Copy every line of the entries below without changing a single character.

=== Section Start ===

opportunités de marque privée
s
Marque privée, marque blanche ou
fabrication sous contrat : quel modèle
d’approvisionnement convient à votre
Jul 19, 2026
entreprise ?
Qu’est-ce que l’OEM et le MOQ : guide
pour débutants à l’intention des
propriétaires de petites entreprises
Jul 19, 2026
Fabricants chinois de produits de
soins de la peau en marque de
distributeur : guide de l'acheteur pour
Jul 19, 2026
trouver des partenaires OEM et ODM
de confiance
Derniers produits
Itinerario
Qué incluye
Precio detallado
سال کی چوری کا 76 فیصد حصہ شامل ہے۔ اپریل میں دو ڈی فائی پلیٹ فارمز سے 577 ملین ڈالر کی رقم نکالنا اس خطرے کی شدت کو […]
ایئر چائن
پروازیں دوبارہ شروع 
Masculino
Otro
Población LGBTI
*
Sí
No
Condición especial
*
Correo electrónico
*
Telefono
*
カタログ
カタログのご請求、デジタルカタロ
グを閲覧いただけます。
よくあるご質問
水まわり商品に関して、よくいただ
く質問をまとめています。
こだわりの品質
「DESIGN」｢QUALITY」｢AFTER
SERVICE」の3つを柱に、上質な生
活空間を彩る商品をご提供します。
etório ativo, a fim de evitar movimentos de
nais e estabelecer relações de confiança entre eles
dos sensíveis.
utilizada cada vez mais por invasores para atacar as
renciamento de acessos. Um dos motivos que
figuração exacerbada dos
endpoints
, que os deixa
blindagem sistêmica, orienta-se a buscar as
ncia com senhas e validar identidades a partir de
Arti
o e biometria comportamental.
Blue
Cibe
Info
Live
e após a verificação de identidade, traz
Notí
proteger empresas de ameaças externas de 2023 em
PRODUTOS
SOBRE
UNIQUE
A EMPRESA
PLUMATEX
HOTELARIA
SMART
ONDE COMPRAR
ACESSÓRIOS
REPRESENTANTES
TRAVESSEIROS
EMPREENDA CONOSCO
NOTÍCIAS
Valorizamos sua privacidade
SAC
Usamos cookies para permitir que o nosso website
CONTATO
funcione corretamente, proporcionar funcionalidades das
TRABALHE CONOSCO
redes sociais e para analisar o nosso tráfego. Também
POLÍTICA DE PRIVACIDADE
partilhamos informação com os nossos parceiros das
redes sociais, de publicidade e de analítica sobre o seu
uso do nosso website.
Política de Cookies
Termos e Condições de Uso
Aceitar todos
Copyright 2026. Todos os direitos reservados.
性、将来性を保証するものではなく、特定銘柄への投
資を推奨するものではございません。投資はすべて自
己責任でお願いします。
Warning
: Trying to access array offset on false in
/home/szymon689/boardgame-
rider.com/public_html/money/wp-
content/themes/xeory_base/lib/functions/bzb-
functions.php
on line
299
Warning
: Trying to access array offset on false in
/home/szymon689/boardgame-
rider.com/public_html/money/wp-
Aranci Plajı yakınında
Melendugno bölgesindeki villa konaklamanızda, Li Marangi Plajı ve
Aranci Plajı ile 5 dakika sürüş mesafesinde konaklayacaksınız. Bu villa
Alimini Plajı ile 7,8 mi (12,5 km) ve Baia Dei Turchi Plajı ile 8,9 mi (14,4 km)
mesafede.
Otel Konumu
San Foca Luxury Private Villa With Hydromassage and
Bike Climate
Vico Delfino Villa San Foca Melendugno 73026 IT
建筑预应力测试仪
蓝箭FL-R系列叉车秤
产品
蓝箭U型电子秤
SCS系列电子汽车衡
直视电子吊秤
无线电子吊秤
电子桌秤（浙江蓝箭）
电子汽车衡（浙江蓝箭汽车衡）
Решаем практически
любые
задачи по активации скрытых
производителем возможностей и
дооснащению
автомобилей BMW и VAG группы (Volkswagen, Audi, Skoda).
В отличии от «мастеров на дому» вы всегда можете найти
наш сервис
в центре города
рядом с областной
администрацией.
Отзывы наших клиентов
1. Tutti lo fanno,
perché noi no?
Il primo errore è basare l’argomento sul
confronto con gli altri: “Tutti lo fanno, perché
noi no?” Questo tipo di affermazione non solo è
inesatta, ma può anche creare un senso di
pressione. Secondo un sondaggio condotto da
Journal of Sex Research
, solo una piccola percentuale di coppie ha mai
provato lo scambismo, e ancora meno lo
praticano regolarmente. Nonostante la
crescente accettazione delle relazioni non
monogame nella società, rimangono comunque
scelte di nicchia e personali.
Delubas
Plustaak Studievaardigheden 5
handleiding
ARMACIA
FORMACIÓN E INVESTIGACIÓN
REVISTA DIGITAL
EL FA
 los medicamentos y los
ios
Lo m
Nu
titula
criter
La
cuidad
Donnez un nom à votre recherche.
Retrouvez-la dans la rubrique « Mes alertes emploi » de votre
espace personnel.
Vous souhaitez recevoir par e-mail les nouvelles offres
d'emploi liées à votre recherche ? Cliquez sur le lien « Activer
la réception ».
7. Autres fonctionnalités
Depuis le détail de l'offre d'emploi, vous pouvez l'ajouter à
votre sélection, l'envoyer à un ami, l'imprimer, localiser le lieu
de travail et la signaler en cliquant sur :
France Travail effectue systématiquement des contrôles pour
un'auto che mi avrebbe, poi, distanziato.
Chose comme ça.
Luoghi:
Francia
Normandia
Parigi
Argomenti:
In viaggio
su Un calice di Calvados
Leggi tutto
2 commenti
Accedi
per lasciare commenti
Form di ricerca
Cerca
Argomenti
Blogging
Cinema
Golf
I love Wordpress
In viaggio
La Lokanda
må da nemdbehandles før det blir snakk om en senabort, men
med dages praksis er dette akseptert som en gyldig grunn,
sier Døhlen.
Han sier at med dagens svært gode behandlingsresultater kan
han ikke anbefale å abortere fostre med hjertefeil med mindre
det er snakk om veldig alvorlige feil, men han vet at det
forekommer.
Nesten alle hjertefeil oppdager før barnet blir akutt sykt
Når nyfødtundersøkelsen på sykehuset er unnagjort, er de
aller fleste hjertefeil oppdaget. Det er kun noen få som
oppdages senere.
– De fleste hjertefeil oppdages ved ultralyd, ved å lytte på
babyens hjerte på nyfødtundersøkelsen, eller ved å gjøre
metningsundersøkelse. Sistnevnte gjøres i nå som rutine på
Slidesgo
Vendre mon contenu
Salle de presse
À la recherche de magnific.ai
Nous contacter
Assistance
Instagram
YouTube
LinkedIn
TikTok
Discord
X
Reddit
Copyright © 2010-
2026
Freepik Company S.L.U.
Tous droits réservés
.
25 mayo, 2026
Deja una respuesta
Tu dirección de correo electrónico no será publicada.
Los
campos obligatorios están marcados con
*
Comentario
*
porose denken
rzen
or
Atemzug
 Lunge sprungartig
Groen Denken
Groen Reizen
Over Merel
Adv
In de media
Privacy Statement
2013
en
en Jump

=== Section End ===

* [TASK RESPONSE]
opportunités de marque privée
s
Marque privée, marque blanche ou
fabrication sous contrat : quel modèle
d’approvisionnement convient à votre
Jul 19, 2026
entreprise ?
Qu’est-ce que l’OEM et le MOQ : guide
pour débutants à l’intention des
propriétaires de petites entreprises
Jul 19, 2026
Fabricants chinois de produits de
soins de la peau en marque de
distributeur : guide de l'acheteur pour
Jul 19, 2026
trouver des partenaires OEM et ODM
de confiance
Derniers produits
Itinerario
Qué incluye
Precio detallado
سال کی چوری کا 76 فیصد حصہ شامل ہے۔ اپریل میں دو ڈی فائی پلیٹ فارمز سے 577 ملین ڈالر کی رقم نکالنا اس خطرے کی شدت کو […]
ایئر چائن
پروازیں دوبارہ شروع 
Masculino
Otro
Población LGBTI
*
Sí
No
Condición especial
*
Correo electrónico
*
Telefono
*
カタログ
カタログのご請求、デジタルカタロ
グを閲覧いただけます。
よくあるご質問
水まわり商品に関して、よくいただ
く質問をまとめています。
こだわりの品質
「DESIGN」｢QUALITY」｢AFTER
SERVICE」の3つを柱に、上質な生
活空間を彩る商品をご提供します。
etório ativo, a fim de evitar movimentos de
nais e estabelecer relações de confiança entre eles
dos sensíveis.
utilizada cada vez mais por invasores para atacar as
renciamento de acessos. Um dos motivos que
figuração exacerbada dos
endpoints
, que os deixa
blindagem sistêmica, orienta-se a buscar as
ncia com senhas e validar identidades a partir de
Arti
o e biometria comportamental.
Blue
Cibe
Info
Live
e após a verificação de identidade, traz
Notí
proteger empresas de ameaças externas de 2023 em
PRODUTOS
SOBRE
UNIQUE
A EMPRESA
PLUMATEX
HOTELARIA
SMART
ONDE COMPRAR
ACESSÓRIOS
REPRESENTANTES
TRAVESSEIROS
EMPREENDA CONOSCO
NOTÍCIAS
Valorizamos sua privacidade
SAC
Usamos cookies para permitir que o nosso website
CONTATO
funcione corretamente, proporcionar funcionalidades das
TRABALHE CONOSCO
redes sociais e para analisar o nosso tráfego. Também
POLÍTICA DE PRIVACIDADE
partilhamos informação com os nossos parceiros das
redes sociais, de publicidade e de analítica sobre o seu
uso do nosso website.
Política de Cookies
Termos e Condições de Uso
Aceitar todos
Copyright 2026. Todos os direitos reservados.
性、将来性を保証するものではなく、特定銘柄への投
資を推奨するものではございません。投資はすべて自
己責任でお願いします。
Warning
: Trying to access array offset on false in
/home/szymon689/boardgame-
rider.com/public_html/money/wp-
content/themes/xeory_base/lib/functions/bzb-
functions.php
on line
299
Warning
: Trying to access array offset on false in
/home/szymon689/boardgame-
rider.com/public_html/money/wp-
Aranci Plajı yakınında
Melendugno bölgesindeki villa konaklamanızda, Li Marangi Plajı ve
Aranci Plajı ile 5 dakika sürüş mesafesinde konaklayacaksınız. Bu villa
Alimini Plajı ile 7,8 mi (12,5 km) ve Baia Dei Turchi Plajı ile 8,9 mi (14,4 km)
mesafede.
Otel Konumu
San Foca Luxury Private Villa With Hydromassage and
Bike Climate
Vico Delfino Villa San Foca Melendugno 73026 IT
建筑预应力测试仪
蓝箭FL-R系列叉车秤
产品
蓝箭U型电子秤
SCS系列电子汽车衡
直视电子吊秤
无线电子吊秤
电子桌秤（浙江蓝箭）
电子汽车衡（浙江蓝箭汽车衡）
Решаем практически
любые
задачи по активации скрытых
производителем возможностей и
дооснащению
автомобилей BMW и VAG группы (Volkswagen, Audi, Skoda).
В отличии от «мастеров на дому» вы всегда можете найти
наш сервис
в центре города
рядом с областной
администрацией.
Отзывы наших клиентов
1. Tutti lo fanno,
perché noi no?
Il primo errore è basare l’argomento sul
confronto con gli altri: “Tutti lo fanno, perché
noi no?” Questo tipo di affermazione non solo è
inesatta, ma può anche creare un senso di
pressione. Secondo un sondaggio condotto da
Journal of Sex Research
, solo una piccola percentuale di coppie ha mai
provato lo scambismo, e ancora meno lo
praticano regolarmente. Nonostante la
crescente accettazione delle relazioni non
monogame nella società, rimangono comunque
scelte di nicchia e personali.
Delubas
Plustaak Studievaardigheden 5
handleiding
ARMACIA
FORMACIÓN E INVESTIGACIÓN
REVISTA DIGITAL
EL FA
 los medicamentos y los
ios
Lo m
Nu
titula
criter
La
cuidad
Donnez un nom à votre recherche.
Retrouvez-la dans la rubrique « Mes alertes emploi » de votre
espace personnel.
Vous souhaitez recevoir par e-mail les nouvelles offres
d'emploi liées à votre recherche ? Cliquez sur le lien « Activer
la réception ».
7. Autres fonctionnalités
Depuis le détail de l'offre d'emploi, vous pouvez l'ajouter à
votre sélection, l'envoyer à un ami, l'imprimer, localiser le lieu
de travail et la signaler en cliquant sur :
France Travail effectue systématiquement des contrôles pour
un'auto che mi avrebbe, poi, distanziato.
Chose comme ça.
Luoghi:
Francia
Normandia
Parigi
Argomenti:
In viaggio
su Un calice di Calvados
Leggi tutto
2 commenti
Accedi
per lasciare commenti
Form di ricerca
Cerca
Argomenti
Blogging
Cinema
Golf
I love Wordpress
In viaggio
La Lokanda
må da nemdbehandles før det blir snakk om en senabort, men
med dages praksis er dette akseptert som en gyldig grunn,
sier Døhlen.
Han sier at med dagens svært gode behandlingsresultater kan
han ikke anbefale å abortere fostre med hjertefeil med mindre
det er snakk om veldig alvorlige feil, men han vet at det
forekommer.
Nesten alle hjertefeil oppdager før barnet blir akutt sykt
Når nyfødtundersøkelsen på sykehuset er unnagjort, er de
aller fleste hjertefeil oppdaget. Det er kun noen få som
oppdages senere.
– De fleste hjertefeil oppdages ved ultralyd, ved å lytte på
babyens hjerte på nyfødtundersøkelsen, eller ved å gjøre
metningsundersøkelse. Sistnevnte gjøres i nå som rutine på
Slidesgo
Vendre mon contenu
Salle de presse
À la recherche de magnific.ai
Nous contacter
Assistance
Instagram
YouTube
LinkedIn
TikTok
Discord
X
Reddit
Copyright © 2010-
2026
Freepik Company S.L.U.
Tous droits réservés
.
25 mayo, 2026
Deja una respuesta
Tu dirección de correo electrónico no será publicada.
Los
campos obligatorios están marcados con
*
Comentario
*
porose denken
rzen
or
Atemzug
 Lunge sprungartig
Groen Denken
Groen Reizen
Over Merel
Adv
In de media
Privacy Statement
2013
en
en Jump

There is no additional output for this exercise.